Abstract:
With the intention to develop a suitable approach to perform Sentiment
Analysis on Tamil Texts using K-means clustering with k-Nearest Neighbour
(k-NN) classifier, a corpus (UJ_Corpus_Opinions) consisting of 1518
Positive and 1173 Negative comments has been constructed. For training and
testing 820 and 650 positive and 820 and 350 negative comments were
considered, respectively.
Bag of Words (BoW) and fastText vectors were used to create feature
vectors. These feature vectors were clustered using K-means clustering. The
cluster centroids were used as classification keys for k-NN classifier.
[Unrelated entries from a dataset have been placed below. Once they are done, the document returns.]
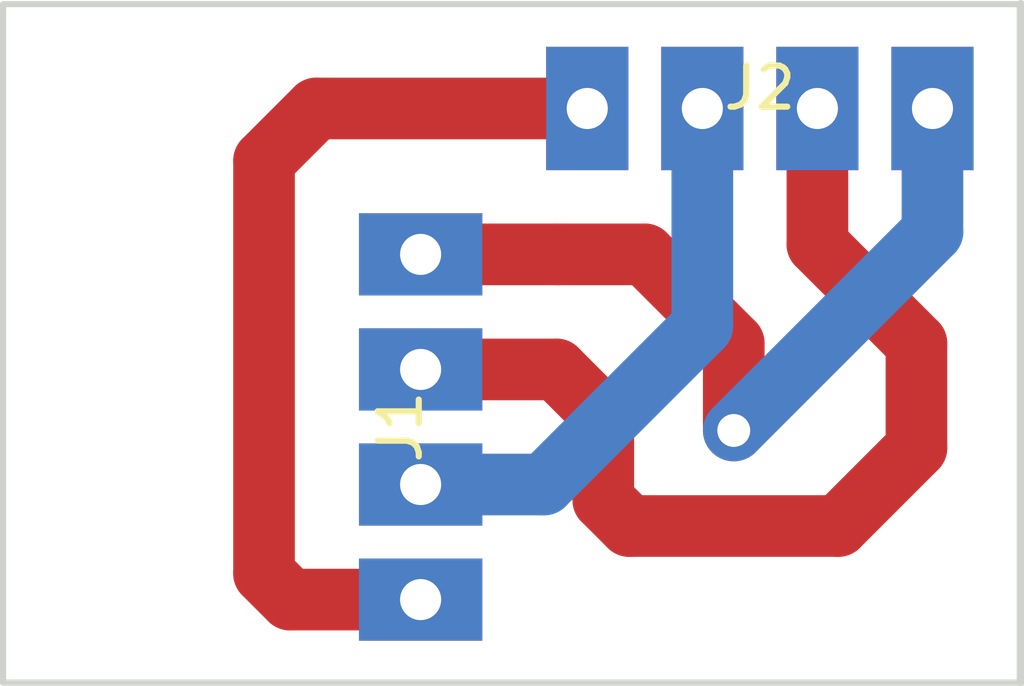
<source format=kicad_pcb>
(kicad_pcb (version 20171130) (host pcbnew "(5.0.0)")

  (general
    (thickness 1.6)
    (drawings 4)
    (tracks 24)
    (zones 0)
    (modules 2)
    (nets 5)
  )

  (page A4)
  (layers
    (0 F.Cu signal)
    (31 B.Cu signal)
    (32 B.Adhes user)
    (33 F.Adhes user)
    (34 B.Paste user)
    (35 F.Paste user)
    (36 B.SilkS user)
    (37 F.SilkS user)
    (38 B.Mask user)
    (39 F.Mask user)
    (40 Dwgs.User user)
    (41 Cmts.User user)
    (42 Eco1.User user)
    (43 Eco2.User user)
    (44 Edge.Cuts user)
    (45 Margin user)
    (46 B.CrtYd user)
    (47 F.CrtYd user)
    (48 B.Fab user)
    (49 F.Fab user)
  )

  (setup
    (last_trace_width 1.5)
    (trace_clearance 0.5)
    (zone_clearance 0.508)
    (zone_45_only no)
    (trace_min 0.2)
    (segment_width 0.2)
    (edge_width 0.15)
    (via_size 0.8)
    (via_drill 0.4)
    (via_min_size 0.4)
    (via_min_drill 0.3)
    (uvia_size 0.3)
    (uvia_drill 0.1)
    (uvias_allowed no)
    (uvia_min_size 0.2)
    (uvia_min_drill 0.1)
    (pcb_text_width 0.3)
    (pcb_text_size 1.5 1.5)
    (mod_edge_width 0.15)
    (mod_text_size 1 1)
    (mod_text_width 0.15)
    (pad_size 1.524 1.524)
    (pad_drill 0.762)
    (pad_to_mask_clearance 0.2)
    (aux_axis_origin 0 0)
    (visible_elements 7FFFFFFF)
    (pcbplotparams
      (layerselection 0x010c0_ffffffff)
      (usegerberextensions false)
      (usegerberattributes false)
      (usegerberadvancedattributes false)
      (creategerberjobfile false)
      (excludeedgelayer true)
      (linewidth 0.100000)
      (plotframeref false)
      (viasonmask false)
      (mode 1)
      (useauxorigin false)
      (hpglpennumber 1)
      (hpglpenspeed 20)
      (hpglpendiameter 15.000000)
      (psnegative false)
      (psa4output false)
      (plotreference true)
      (plotvalue true)
      (plotinvisibletext false)
      (padsonsilk false)
      (subtractmaskfromsilk false)
      (outputformat 1)
      (mirror false)
      (drillshape 0)
      (scaleselection 1)
      (outputdirectory "gerber/"))
  )

  (net 0 "")
  (net 1 "Net-(J1-Pad1)")
  (net 2 "Net-(J1-Pad2)")
  (net 3 "Net-(J1-Pad3)")
  (net 4 "Net-(J1-Pad4)")

  (net_class Default "This is the default net class."
    (clearance 0.5)
    (trace_width 1.5)
    (via_dia 0.8)
    (via_drill 0.4)
    (uvia_dia 0.3)
    (uvia_drill 0.1)
    (add_net "Net-(J1-Pad1)")
    (add_net "Net-(J1-Pad2)")
    (add_net "Net-(J1-Pad3)")
    (add_net "Net-(J1-Pad4)")
  )

  (module "kiu-footprint:LED Strip 12mm" (layer F.Cu) (tedit 5DBE190E) (tstamp 5DBE2549)
    (at 55.245 45.85 270)
    (path /5DBE2270)
    (fp_text reference J1 (at 0 0.5 270) (layer F.SilkS)
      (effects (font (size 1 1) (thickness 0.15)))
    )
    (fp_text value Conn_01x04 (at 0 -0.5 270) (layer F.Fab)
      (effects (font (size 1 1) (thickness 0.15)))
    )
    (pad 1 thru_hole rect (at 4.2 0 270) (size 2 3) (drill 1) (layers *.Cu *.Mask)
      (net 1 "Net-(J1-Pad1)"))
    (pad 2 thru_hole rect (at 1.4 0 270) (size 2 3) (drill 1) (layers *.Cu *.Mask)
      (net 2 "Net-(J1-Pad2)"))
    (pad 3 thru_hole rect (at -1.4 0 270) (size 2 3) (drill 1) (layers *.Cu *.Mask)
      (net 3 "Net-(J1-Pad3)"))
    (pad 4 thru_hole rect (at -4.2 0 270) (size 2 3) (drill 1) (layers *.Cu *.Mask)
      (net 4 "Net-(J1-Pad4)"))
  )

  (module "kiu-footprint:LED Strip 12mm" (layer F.Cu) (tedit 5DBE190E) (tstamp 5DBE2534)
    (at 63.5 38.1 180)
    (path /5DBE22E8)
    (fp_text reference J2 (at 0 0.5 180) (layer F.SilkS)
      (effects (font (size 1 1) (thickness 0.15)))
    )
    (fp_text value Conn_01x04 (at 0 -0.5 180) (layer F.Fab)
      (effects (font (size 1 1) (thickness 0.15)))
    )
    (pad 4 thru_hole rect (at -4.2 0 180) (size 2 3) (drill 1) (layers *.Cu *.Mask)
      (net 4 "Net-(J1-Pad4)"))
    (pad 3 thru_hole rect (at -1.4 0 180) (size 2 3) (drill 1) (layers *.Cu *.Mask)
      (net 3 "Net-(J1-Pad3)"))
    (pad 2 thru_hole rect (at 1.4 0 180) (size 2 3) (drill 1) (layers *.Cu *.Mask)
      (net 2 "Net-(J1-Pad2)"))
    (pad 1 thru_hole rect (at 4.2 0 180) (size 2 3) (drill 1) (layers *.Cu *.Mask)
      (net 1 "Net-(J1-Pad1)"))
  )

  (gr_line (start 45.085 35.56) (end 69.85 35.56) (layer Edge.Cuts) (width 0.15))
  (gr_line (start 45.085 52.07) (end 45.085 35.56) (layer Edge.Cuts) (width 0.15))
  (gr_line (start 45.085 52.07) (end 69.85 52.07) (layer Edge.Cuts) (width 0.15))
  (gr_line (start 69.85 35.56) (end 69.85 52.07) (layer Edge.Cuts) (width 0.2))

  (segment (start 52.07 50.05) (end 55.245 50.05) (width 1.5) (layer F.Cu) (net 1))
  (segment (start 51.435 49.415) (end 52.07 50.05) (width 1.5) (layer F.Cu) (net 1))
  (segment (start 51.435 39.37) (end 51.435 49.415) (width 1.5) (layer F.Cu) (net 1))
  (segment (start 52.705 38.1) (end 51.435 39.37) (width 1.5) (layer F.Cu) (net 1))
  (segment (start 59.3 38.1) (end 52.705 38.1) (width 1.5) (layer F.Cu) (net 1))
  (segment (start 58.245 47.25) (end 55.245 47.25) (width 1.5) (layer B.Cu) (net 2))
  (segment (start 62.1 43.395) (end 58.245 47.25) (width 1.5) (layer B.Cu) (net 2))
  (segment (start 62.1 38.1) (end 62.1 43.395) (width 1.5) (layer B.Cu) (net 2))
  (segment (start 67.31 43.815) (end 64.9 41.405) (width 1.5) (layer F.Cu) (net 3))
  (segment (start 67.31 46.355) (end 67.31 43.815) (width 1.5) (layer F.Cu) (net 3))
  (segment (start 58.551558 44.45) (end 59.69 45.588442) (width 1.5) (layer F.Cu) (net 3))
  (segment (start 64.9 41.405) (end 64.9 38.1) (width 1.5) (layer F.Cu) (net 3))
  (segment (start 55.245 44.45) (end 58.551558 44.45) (width 1.5) (layer F.Cu) (net 3))
  (segment (start 59.69 47.625) (end 60.325 48.26) (width 1.5) (layer F.Cu) (net 3))
  (segment (start 60.325 48.26) (end 65.405 48.26) (width 1.5) (layer F.Cu) (net 3))
  (segment (start 59.69 45.588442) (end 59.69 47.625) (width 1.5) (layer F.Cu) (net 3))
  (segment (start 65.405 48.26) (end 67.31 46.355) (width 1.5) (layer F.Cu) (net 3))
  (segment (start 67.7 41.1) (end 62.865 45.935) (width 1.5) (layer B.Cu) (net 4))
  (segment (start 67.7 38.1) (end 67.7 41.1) (width 1.5) (layer B.Cu) (net 4))
  (via (at 62.865 45.935) (size 1.2) (drill 0.8) (layers F.Cu B.Cu) (net 4))
  (segment (start 58.58 41.65) (end 55.245 41.65) (width 1.5) (layer F.Cu) (net 4))
  (segment (start 62.865 45.935) (end 62.865 43.815) (width 1.5) (layer F.Cu) (net 4))
  (segment (start 60.7 41.65) (end 58.58 41.65) (width 1.5) (layer F.Cu) (net 4))
  (segment (start 62.865 43.815) (end 60.7 41.65) (width 1.5) (layer F.Cu) (net 4))

)

</source>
Two
types of clustering techniques were utilised to develop two models: (i) using
class-wise information, (ii) with no class-wise information. These two models
were tested using K-Fold. All these four models were tested with the two
types of feature vectors.
These models were tested using varying number of centroids (Kc:1..10),
neighbours (Kn:1..Kc) and folds (Kf:1..10) to study their influence in the
accuracy. The accuracy increases with the values of Kc, and the highest
accuracy (74%) was obtained for Kn=1 and Kf=2. Accuracy, in general, was
found to be more with fastText than with the BoW. It was noted that the
model with fastText and class-wise clustering with K-Fold that obtained 74%
accuracy has F1-Score of 0.74.